» Assigned task: Please copy every line of the material below, character for character, with the same line breaks.

» Provided data:
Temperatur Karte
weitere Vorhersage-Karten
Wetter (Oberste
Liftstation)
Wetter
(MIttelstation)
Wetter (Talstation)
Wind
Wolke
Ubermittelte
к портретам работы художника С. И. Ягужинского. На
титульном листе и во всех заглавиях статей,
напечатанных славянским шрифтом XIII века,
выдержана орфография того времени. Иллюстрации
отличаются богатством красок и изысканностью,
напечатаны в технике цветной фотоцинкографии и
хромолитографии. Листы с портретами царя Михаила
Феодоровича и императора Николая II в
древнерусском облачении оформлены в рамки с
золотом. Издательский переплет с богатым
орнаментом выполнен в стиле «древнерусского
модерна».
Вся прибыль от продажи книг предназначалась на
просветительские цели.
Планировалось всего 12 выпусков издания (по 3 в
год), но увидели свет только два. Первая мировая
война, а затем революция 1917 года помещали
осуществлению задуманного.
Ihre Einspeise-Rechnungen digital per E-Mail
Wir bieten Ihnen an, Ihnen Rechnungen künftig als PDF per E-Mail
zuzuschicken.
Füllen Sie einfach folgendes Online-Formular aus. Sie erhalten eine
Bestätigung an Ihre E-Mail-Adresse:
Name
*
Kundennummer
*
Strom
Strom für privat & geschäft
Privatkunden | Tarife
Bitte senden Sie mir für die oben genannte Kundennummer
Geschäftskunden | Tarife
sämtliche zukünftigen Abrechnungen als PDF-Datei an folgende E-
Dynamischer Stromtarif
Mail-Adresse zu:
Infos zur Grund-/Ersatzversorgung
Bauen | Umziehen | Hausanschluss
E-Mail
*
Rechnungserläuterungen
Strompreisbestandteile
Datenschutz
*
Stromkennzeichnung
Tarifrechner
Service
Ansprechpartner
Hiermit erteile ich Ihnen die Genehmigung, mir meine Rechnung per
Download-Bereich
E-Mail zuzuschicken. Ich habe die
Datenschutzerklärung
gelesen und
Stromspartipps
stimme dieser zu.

» Written answer:
Temperatur Karte
weitere Vorhersage-Karten
Wetter (Oberste
Liftstation)
Wetter
(MIttelstation)
Wetter (Talstation)
Wind
Wolke
Ubermittelte
к портретам работы художника С. И. Ягужинского. На
титульном листе и во всех заглавиях статей,
напечатанных славянским шрифтом XIII века,
выдержана орфография того времени. Иллюстрации
отличаются богатством красок и изысканностью,
напечатаны в технике цветной фотоцинкографии и
хромолитографии. Листы с портретами царя Михаила
Феодоровича и императора Николая II в
древнерусском облачении оформлены в рамки с
золотом. Издательский переплет с богатым
орнаментом выполнен в стиле «древнерусского
модерна».
Вся прибыль от продажи книг предназначалась на
просветительские цели.
Планировалось всего 12 выпусков издания (по 3 в
год), но увидели свет только два. Первая мировая
война, а затем революция 1917 года помещали
осуществлению задуманного.
Ihre Einspeise-Rechnungen digital per E-Mail
Wir bieten Ihnen an, Ihnen Rechnungen künftig als PDF per E-Mail
zuzuschicken.
Füllen Sie einfach folgendes Online-Formular aus. Sie erhalten eine
Bestätigung an Ihre E-Mail-Adresse:
Name
*
Kundennummer
*
Strom
Strom für privat & geschäft
Privatkunden | Tarife
Bitte senden Sie mir für die oben genannte Kundennummer
Geschäftskunden | Tarife
sämtliche zukünftigen Abrechnungen als PDF-Datei an folgende E-
Dynamischer Stromtarif
Mail-Adresse zu:
Infos zur Grund-/Ersatzversorgung
Bauen | Umziehen | Hausanschluss
E-Mail
*
Rechnungserläuterungen
Strompreisbestandteile
Datenschutz
*
Stromkennzeichnung
Tarifrechner
Service
Ansprechpartner
Hiermit erteile ich Ihnen die Genehmigung, mir meine Rechnung per
Download-Bereich
E-Mail zuzuschicken. Ich habe die
Datenschutzerklärung
gelesen und
Stromspartipps
stimme dieser zu.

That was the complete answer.